• Page extract
(no subject)

Date: 2011-08-08 01:42 am (UTC)
From: [identity profile] westrider.livejournal.com
Kummerspeck. That's one I can certainly use. Lots of cool stuff in there, actually.

Yes...

Date: 2011-08-08 02:22 am (UTC)
From: [identity profile] ysabetwordsmith.livejournal.com
I love word salad like this.

(no subject)

Date: 2011-08-08 02:33 am (UTC)
From: [identity profile] mejeep.livejournal.com
thanks! I occasionally wonder if I'd work and think faster or better if I had a different language as a 'mother tongue' or were better in other languages. Too many things I think to myself are clearly in English, but there are wonderful times I can transcend that and think totally in abstract concepts without words.

I adore the samples of words that are useful but somehow never made it into English.

Thoughts

Date: 2011-08-08 02:41 am (UTC)
From: [identity profile] ysabetwordsmith.livejournal.com
English is my native language. I've studied three others formally, picked up fragments of others on my own, and then there's all the xenolinguistics stuff. It's quite common for me to think of a concept that doesn't fit well into English.

(no subject)

Date: 2011-08-08 05:51 am (UTC)
From: [identity profile] westrider.livejournal.com
When I was in practice enough with my German that I could think and speak directly in German (rather than putting the thought together in English and then translating it), there were a couple of times when I noticed concepts coming together in ways they wouldn't have if I'd been thinking in English.

Can't think of specific examples right now because it's past my bedtime and my brain's a little fried, but I know there were a few.

I also rather like listening to music that's in English, but written by non-native speakers of English. They come up with some really cool phrasings and ways of expressing concepts or thoughts that a native English speaker never would have used.

Yes...

Date: 2011-08-08 09:35 pm (UTC)
From: [identity profile] ysabetwordsmith.livejournal.com
I find that thinking in another language does influence the way I perceive or describe things. To a lesser effect this also happens if I just spend a lot of time working with a particular language.

(no subject)

Date: 2011-08-08 05:58 am (UTC)

• Record set
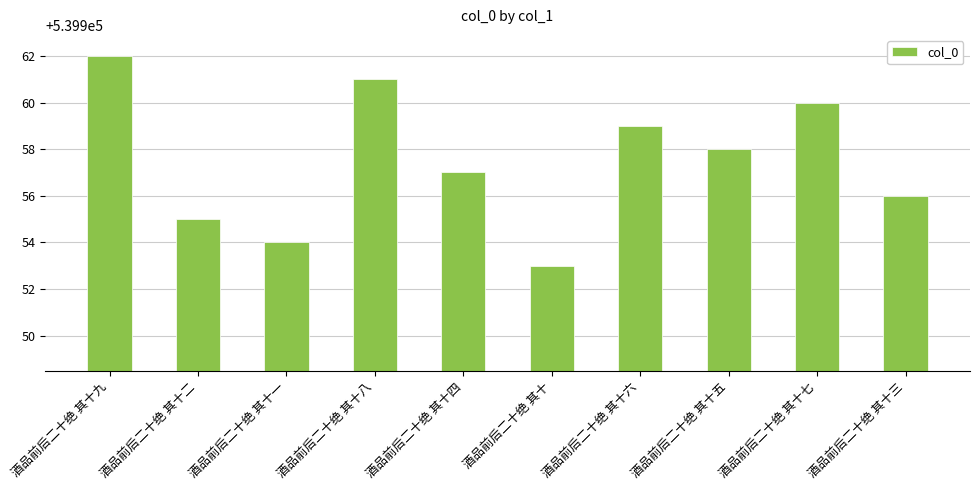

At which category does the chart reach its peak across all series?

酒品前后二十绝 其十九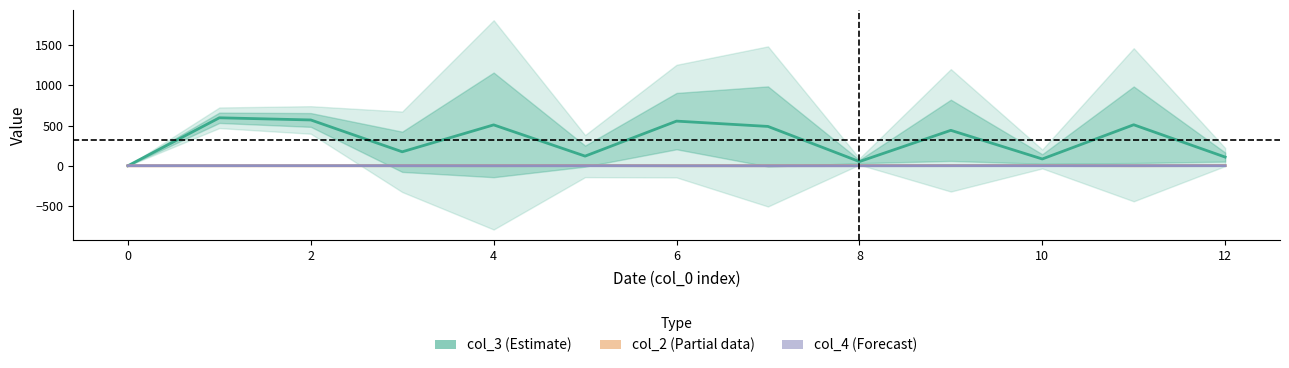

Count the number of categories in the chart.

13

• Activity
Using the comment thread, answer these:
(a) Which word does the first comment call "one I can certainly use"?
(b) How many languages besides English does the comment starting "English is my native language" say were studied formally?
(c) In which language did one commenter get practiced enough to think and speak directly?
The records have nothing to do with the comment thread.

• Finished task
(a) Kummerspeck
(b) Three
(c) German